What content, and which users, are being targeted for handling by the state? Researchers Mary Gallagher and Blake Miller analyzed leaked documents from Sina Weibo, a popular Twitter-like social networking site, to find out why certain cases were moved back to government handling.
Control dynamics over time
Throughout the 1990s, the Chinese government became more tolerant of people protesting the socio-economic effects of market reforms. The government became more selective about its tactics, focusing on preempting major challenges, while allowing reasonable grievances to be aired, especially those aimed at lower-level local officials.
Gallagher and Miller point out that this apparent rise in tolerance does not mean that repression has disappeared. Rather, the state has moved into a period of “responsive authoritarianism” in which repression is harder to detect, more pre-emptive, and more sophisticated.

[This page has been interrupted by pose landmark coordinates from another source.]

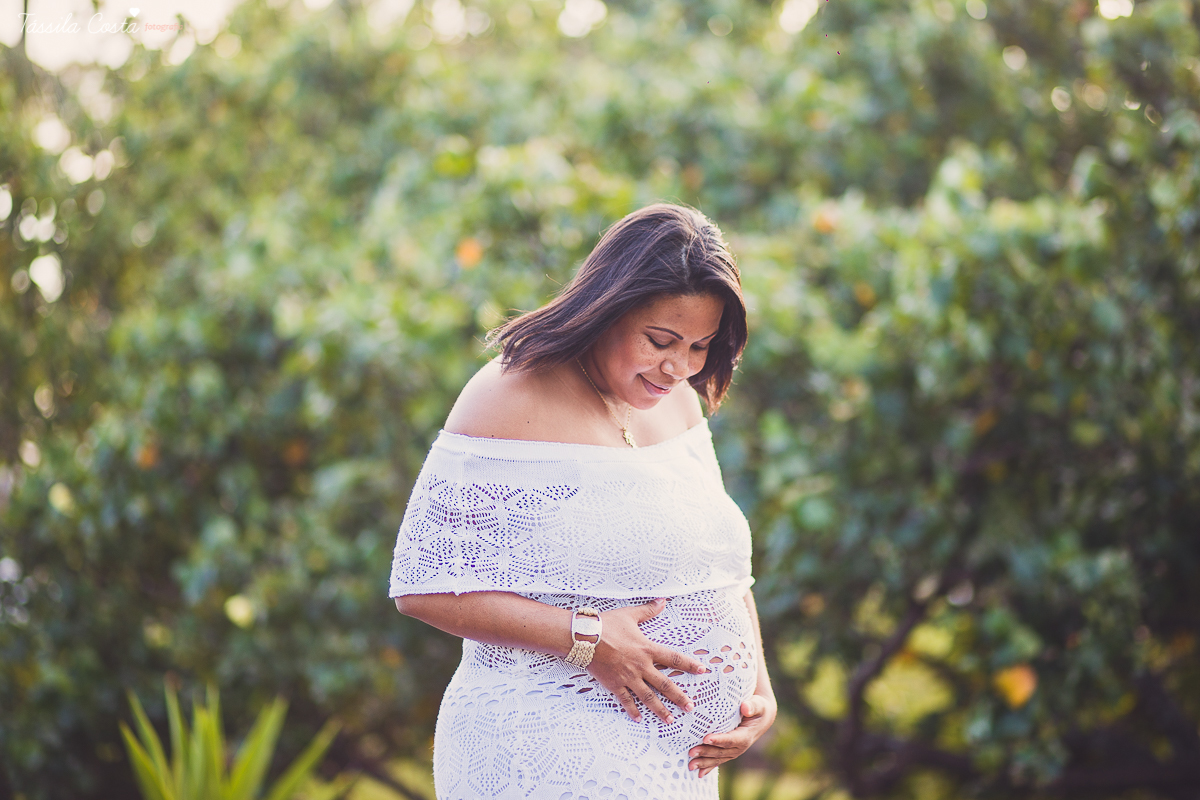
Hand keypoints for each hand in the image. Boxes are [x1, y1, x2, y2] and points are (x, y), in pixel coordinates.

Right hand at [585, 598, 709, 723]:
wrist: (585, 637)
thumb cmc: (607, 625)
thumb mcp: (630, 615)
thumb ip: (648, 610)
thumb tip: (662, 601)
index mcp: (647, 649)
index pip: (673, 658)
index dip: (689, 664)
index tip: (702, 670)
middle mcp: (641, 666)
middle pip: (665, 684)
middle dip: (679, 697)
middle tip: (690, 707)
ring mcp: (628, 677)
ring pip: (648, 697)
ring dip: (660, 709)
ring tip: (670, 720)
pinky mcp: (615, 684)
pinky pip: (626, 700)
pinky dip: (632, 710)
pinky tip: (638, 719)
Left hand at [687, 693, 777, 778]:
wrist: (761, 718)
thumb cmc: (758, 708)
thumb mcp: (758, 705)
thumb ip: (752, 706)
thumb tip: (745, 708)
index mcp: (745, 736)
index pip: (731, 739)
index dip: (719, 740)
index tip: (706, 739)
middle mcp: (740, 747)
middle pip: (721, 751)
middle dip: (705, 752)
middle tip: (691, 752)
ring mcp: (734, 752)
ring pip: (717, 758)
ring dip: (703, 762)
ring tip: (690, 765)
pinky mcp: (729, 752)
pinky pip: (718, 761)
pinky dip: (708, 767)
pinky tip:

An evolving approach to censorship
The rise of social media has been a game-changer for both the state and social movements. As technology makes it easier to share information and express grievances, the government is able to track and repress public opinion and outcry in a more precise way. Discussions of topics such as environmental degradation, food safety, or lapses in public safety can be shared more widely, building support for reforms.
As online groups gain popularity, there has been a shift in government behavior to shutting down these groups, not necessarily because they are expressing subversive ideas, but because they may develop the power to persuade. The state uses a “scalpel, not a hammer” to censor, targeting groups that may become influential. This gives the perception that speech is more free, while quashing groups before they can influence public opinion, potentially disrupting order.
Managing influencers and controversies
By analyzing a leaked dataset of internal censorship logs from Sina Weibo, Gallagher and Miller were able to explore patterns in the types of content and users reported back to the security bureaus.
They found that the party is primarily concerned with limiting alternative voices and influence, and they do that by inhabiting and dominating social media platforms. The government is intolerant of topics once they go viral. To prevent sensitive topics from going viral in the first place, the party looks closely at influential opinion leaders. As Gallagher and Miller note, “the content of the post is less important than who is posting it.” The state seeks to head off the threat of the “butterfly effect” by containing a small incident quickly before it can grow in influence over time.
Online opinion leaders are seen as a threat to the government that must be handled carefully. because they stand between the mass media and the public. Most often, the state response to these influencers is not to censor them immediately, but to report them back to the government. This way, the party cultivates opinion leaders to identify with the party, so that they may be able to shape public opinion favorably in the event of a “public opinion emergency.”
Censors allow a great deal of online discussion to take place, while at the same time targeting users who are believed to have enough influence to cause real damage. By allowing more speech, the state gains a window into public opinion. However, when discussions pick up momentum, or begin to criticize the government, censors will work to guide discussions and report users and content back to the state.